_Aim of the exercise:_
Look through the lines below, find those with the word "paint", and copy them.

(Stored data entries)

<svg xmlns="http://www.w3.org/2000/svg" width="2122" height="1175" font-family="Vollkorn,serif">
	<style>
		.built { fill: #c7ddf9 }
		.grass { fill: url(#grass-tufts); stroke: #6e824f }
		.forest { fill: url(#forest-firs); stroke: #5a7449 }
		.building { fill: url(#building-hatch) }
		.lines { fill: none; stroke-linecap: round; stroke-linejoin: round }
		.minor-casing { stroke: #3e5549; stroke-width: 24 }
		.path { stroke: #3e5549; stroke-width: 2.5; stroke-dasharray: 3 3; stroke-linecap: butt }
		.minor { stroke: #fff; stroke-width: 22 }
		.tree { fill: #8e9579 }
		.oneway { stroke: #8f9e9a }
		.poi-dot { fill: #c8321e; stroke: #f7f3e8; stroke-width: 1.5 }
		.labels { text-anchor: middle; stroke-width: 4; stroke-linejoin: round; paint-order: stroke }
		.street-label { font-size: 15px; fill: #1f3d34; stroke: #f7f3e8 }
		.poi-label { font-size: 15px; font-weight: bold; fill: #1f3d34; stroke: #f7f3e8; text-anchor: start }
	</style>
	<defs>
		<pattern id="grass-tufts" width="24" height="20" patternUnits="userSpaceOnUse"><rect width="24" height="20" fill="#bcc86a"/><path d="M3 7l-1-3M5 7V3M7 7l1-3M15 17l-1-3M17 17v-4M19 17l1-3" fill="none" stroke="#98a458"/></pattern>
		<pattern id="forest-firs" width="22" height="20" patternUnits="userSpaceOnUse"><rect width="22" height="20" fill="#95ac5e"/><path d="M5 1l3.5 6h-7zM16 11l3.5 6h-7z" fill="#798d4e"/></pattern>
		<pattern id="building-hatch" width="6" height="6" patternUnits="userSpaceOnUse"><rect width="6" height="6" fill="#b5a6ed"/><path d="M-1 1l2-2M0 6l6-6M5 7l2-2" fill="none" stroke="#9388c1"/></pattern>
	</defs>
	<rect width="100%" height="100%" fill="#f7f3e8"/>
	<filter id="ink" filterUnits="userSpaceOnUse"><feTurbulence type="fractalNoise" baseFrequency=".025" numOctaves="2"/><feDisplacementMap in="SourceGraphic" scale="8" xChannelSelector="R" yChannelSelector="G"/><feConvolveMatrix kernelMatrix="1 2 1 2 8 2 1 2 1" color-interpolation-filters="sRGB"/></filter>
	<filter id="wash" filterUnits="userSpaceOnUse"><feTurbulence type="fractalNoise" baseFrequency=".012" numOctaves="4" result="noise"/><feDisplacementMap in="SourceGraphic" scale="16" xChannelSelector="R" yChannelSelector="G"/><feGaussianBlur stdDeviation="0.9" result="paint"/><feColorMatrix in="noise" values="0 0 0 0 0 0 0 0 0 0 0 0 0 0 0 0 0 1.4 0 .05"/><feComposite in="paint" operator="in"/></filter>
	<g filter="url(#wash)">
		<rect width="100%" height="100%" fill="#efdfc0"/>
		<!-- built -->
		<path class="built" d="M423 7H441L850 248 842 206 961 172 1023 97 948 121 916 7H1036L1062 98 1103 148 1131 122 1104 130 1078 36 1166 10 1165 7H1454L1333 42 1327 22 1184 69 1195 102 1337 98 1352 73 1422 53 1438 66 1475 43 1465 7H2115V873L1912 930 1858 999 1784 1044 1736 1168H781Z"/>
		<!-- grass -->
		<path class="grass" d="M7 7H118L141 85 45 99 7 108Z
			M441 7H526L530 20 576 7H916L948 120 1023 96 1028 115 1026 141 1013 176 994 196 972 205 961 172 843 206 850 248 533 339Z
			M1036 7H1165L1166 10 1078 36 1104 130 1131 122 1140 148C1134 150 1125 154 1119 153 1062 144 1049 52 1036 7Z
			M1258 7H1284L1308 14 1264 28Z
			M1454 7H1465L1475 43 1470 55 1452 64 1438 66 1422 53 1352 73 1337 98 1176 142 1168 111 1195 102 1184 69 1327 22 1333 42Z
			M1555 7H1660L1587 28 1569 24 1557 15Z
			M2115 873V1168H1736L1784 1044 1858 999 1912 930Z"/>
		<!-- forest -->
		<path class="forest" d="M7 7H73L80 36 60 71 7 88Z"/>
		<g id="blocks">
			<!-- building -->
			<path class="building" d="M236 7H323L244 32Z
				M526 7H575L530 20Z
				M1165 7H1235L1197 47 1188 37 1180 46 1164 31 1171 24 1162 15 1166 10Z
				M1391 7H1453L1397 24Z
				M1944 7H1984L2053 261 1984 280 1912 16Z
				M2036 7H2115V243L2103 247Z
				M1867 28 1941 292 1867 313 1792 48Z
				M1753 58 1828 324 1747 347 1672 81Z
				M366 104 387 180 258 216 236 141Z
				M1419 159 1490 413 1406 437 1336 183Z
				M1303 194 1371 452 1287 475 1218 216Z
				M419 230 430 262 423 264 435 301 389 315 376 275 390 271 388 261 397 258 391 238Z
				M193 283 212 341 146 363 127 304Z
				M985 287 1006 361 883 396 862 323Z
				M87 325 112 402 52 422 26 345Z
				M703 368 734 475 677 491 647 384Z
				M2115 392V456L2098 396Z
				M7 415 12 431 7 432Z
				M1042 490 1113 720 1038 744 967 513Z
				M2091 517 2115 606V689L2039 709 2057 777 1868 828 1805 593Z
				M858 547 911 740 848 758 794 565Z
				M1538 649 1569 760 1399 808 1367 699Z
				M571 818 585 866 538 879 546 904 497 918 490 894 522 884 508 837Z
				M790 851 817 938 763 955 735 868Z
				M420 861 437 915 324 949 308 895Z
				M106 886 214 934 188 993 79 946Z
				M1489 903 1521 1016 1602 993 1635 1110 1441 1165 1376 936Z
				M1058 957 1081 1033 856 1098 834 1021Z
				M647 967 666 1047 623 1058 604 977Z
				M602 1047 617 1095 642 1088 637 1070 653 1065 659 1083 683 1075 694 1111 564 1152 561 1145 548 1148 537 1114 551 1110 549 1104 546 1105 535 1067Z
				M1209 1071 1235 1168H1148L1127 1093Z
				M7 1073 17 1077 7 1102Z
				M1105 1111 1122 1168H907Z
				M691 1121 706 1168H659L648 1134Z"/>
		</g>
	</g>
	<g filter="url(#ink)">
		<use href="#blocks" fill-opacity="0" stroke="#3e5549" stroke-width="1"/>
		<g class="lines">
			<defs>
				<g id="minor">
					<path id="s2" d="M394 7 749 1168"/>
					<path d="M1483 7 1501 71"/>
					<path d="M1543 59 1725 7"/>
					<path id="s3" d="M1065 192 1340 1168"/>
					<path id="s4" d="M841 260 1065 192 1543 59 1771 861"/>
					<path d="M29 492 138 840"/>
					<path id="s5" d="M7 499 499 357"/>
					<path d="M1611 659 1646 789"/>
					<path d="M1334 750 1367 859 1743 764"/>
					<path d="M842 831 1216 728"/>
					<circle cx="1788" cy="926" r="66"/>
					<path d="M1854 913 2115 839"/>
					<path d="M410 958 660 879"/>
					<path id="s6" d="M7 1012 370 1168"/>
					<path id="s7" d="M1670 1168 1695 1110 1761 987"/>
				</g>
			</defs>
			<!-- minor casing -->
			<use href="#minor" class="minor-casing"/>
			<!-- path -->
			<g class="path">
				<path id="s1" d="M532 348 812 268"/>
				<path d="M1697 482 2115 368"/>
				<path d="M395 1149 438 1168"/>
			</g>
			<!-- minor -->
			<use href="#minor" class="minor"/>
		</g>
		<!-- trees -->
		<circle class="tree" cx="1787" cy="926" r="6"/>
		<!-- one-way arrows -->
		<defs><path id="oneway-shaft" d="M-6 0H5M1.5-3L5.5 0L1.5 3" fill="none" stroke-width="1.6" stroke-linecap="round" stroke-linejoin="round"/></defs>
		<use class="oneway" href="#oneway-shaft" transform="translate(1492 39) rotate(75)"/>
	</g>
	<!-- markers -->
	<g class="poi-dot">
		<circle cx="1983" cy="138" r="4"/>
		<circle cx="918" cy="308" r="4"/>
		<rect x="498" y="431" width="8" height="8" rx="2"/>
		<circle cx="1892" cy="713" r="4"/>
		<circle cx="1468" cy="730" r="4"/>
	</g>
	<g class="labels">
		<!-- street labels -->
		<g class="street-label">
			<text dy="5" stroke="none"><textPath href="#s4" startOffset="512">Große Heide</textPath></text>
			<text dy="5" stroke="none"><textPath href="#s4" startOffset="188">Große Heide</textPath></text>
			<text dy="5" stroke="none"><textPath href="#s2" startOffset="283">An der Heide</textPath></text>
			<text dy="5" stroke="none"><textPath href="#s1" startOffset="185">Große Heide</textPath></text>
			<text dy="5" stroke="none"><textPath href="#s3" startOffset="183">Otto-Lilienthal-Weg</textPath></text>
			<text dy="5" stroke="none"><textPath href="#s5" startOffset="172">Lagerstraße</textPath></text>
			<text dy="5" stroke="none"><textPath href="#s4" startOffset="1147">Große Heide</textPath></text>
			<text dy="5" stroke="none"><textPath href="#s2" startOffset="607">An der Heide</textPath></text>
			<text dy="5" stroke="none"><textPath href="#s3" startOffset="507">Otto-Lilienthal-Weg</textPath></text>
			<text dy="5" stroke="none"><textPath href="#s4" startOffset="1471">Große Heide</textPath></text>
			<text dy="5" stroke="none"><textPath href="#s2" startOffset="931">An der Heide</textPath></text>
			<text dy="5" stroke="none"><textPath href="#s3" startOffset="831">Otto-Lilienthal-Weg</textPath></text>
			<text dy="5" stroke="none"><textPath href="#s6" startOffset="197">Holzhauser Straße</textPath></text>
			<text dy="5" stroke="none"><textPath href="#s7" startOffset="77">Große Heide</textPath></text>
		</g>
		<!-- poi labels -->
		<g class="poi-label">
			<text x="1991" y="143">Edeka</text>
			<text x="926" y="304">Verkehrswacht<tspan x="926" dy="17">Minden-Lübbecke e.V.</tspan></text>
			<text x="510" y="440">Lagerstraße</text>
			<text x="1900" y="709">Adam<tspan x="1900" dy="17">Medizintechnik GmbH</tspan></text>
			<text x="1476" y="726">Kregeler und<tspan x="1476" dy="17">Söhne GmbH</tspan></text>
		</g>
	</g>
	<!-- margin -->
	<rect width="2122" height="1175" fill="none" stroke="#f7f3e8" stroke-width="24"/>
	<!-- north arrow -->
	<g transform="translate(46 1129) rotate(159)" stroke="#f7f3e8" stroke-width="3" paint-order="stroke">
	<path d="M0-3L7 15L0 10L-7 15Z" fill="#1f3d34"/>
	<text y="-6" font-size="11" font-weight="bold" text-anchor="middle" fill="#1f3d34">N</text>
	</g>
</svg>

_Answer box:_
		.labels { text-anchor: middle; stroke-width: 4; stroke-linejoin: round; paint-order: stroke }
	<filter id="wash" filterUnits="userSpaceOnUse"><feTurbulence type="fractalNoise" baseFrequency=".012" numOctaves="4" result="noise"/><feDisplacementMap in="SourceGraphic" scale="16" xChannelSelector="R" yChannelSelector="G"/><feGaussianBlur stdDeviation="0.9" result="paint"/><feColorMatrix in="noise" values="0 0 0 0 0 0 0 0 0 0 0 0 0 0 0 0 0 1.4 0 .05"/><feComposite in="paint" operator="in"/></filter>
	<g transform="translate(46 1129) rotate(159)" stroke="#f7f3e8" stroke-width="3" paint-order="stroke">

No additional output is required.